Finished, last night, the second installment to my sashiko stitched alphabet. This U, or is it an N, was worked itself out mostly while catching up on streamed episodes of 30 Rock.
Aug:15
Aug:14
Meeting up at an unfamiliar-to-us park today with some other families soon to be immersed in Kindergarten life, the group decided to explore one of the trails that took us down to a creek. Next to the creek, popping out amongst mulchy pine needles and similary moist underbrush, was a brightly painted manhole which everyone traipsed past as if it were perfectly natural for brightly painted sewer portals to be found creekside.
Aug:13
Of all the crafty fads out there right now, I'm most smitten by the faux bois stuff. You know, fake wood.

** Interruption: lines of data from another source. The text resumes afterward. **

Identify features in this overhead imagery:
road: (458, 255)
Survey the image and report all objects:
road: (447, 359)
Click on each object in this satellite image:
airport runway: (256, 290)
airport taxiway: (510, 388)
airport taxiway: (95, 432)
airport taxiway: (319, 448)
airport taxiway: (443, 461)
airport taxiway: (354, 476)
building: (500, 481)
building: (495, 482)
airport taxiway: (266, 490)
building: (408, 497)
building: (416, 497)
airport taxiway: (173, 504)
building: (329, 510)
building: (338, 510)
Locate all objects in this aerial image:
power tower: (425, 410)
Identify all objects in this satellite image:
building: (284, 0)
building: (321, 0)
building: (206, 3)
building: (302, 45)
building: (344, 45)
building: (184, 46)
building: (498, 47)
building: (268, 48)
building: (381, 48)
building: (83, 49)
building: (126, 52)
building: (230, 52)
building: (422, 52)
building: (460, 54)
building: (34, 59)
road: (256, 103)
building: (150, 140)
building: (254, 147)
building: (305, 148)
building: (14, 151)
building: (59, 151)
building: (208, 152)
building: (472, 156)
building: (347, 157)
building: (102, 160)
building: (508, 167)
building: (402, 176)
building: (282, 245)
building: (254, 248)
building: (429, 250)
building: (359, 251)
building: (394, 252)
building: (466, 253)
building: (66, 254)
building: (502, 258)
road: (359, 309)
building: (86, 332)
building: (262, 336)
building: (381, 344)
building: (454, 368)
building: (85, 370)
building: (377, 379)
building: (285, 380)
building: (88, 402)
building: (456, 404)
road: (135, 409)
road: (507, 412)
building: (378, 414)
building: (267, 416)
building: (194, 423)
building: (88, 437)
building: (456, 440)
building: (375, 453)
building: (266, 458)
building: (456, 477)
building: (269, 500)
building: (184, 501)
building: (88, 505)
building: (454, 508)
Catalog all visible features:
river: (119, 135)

So when it came to packing up a gift for our attendance at today's Angry Birds-themed birthday party, I thought I'd try my hand at faux-ly bois-ing up a simple cardboard box to house the topical plush toy we'd picked up. Seems a little much for decorating a inevitably tossed-aside box, but, really, it took so little time to make. Simply doodled out some wood-grainesque lines onto an easy-carve block and went to work on it with the tools. Handed it, along with an inkpad and a box of pastels to The Boy, and let him go to town on the box. And now another birthday party is behind us.
Aug:12
When I was a kid there wasn't anything much more satisfying than an a common hard-boiled egg steeped in some briny stew stuffs, mashed up into rice and sprinkled with soy sauce for good measure. It seems that generously salted eggs have a sort of universal appeal. The Mr. has a friend who, living in Sweden the past year, brought back for homecoming souvenirs little tubes of Kalles Kaviar. Spreadable fish roe in a tube. One of those cultural culinary oddities, like the Vegemite of Australia and the deep fried Oreos of carnivals that, I suppose, seem perfectly normal to their native audiences. It'd been sitting in the fridge since The Mr. brought it home, until I decided to break it out for lunch today, and decided it hit more or less the same flavor notes of my childhood stewed eggs.
Aug:11
Even I'm amazed that heading into the middle of August we've only had a handful of days that actually felt summer-like. I'm not complaining, though. Heading out on foot under overcast skies to grab coffee and donuts, and then, later on once the clouds had mostly burned off to reveal a perfectly pleasant 70°ish day, biking down to the playground pretty much sums up the perfect way to kill off the last couple weeks before The Boy heads off into full-time schooldom.
Aug:10
Playing in some corner of our yard where teeny-tiniest of flowers live, The Boy picked up a few hundred specimens.
Aug:9
I've reached that momentous, but ultimately anticlimactic, stage of quilt construction where I'm stitching whole blocks to other whole blocks. It seems like such an end-nearing step, except that once that's through, there's still the business of sandwiching and quilting and binding. I might, for the first time, break out the walking foot and give machine quilting the old college try. Maybe.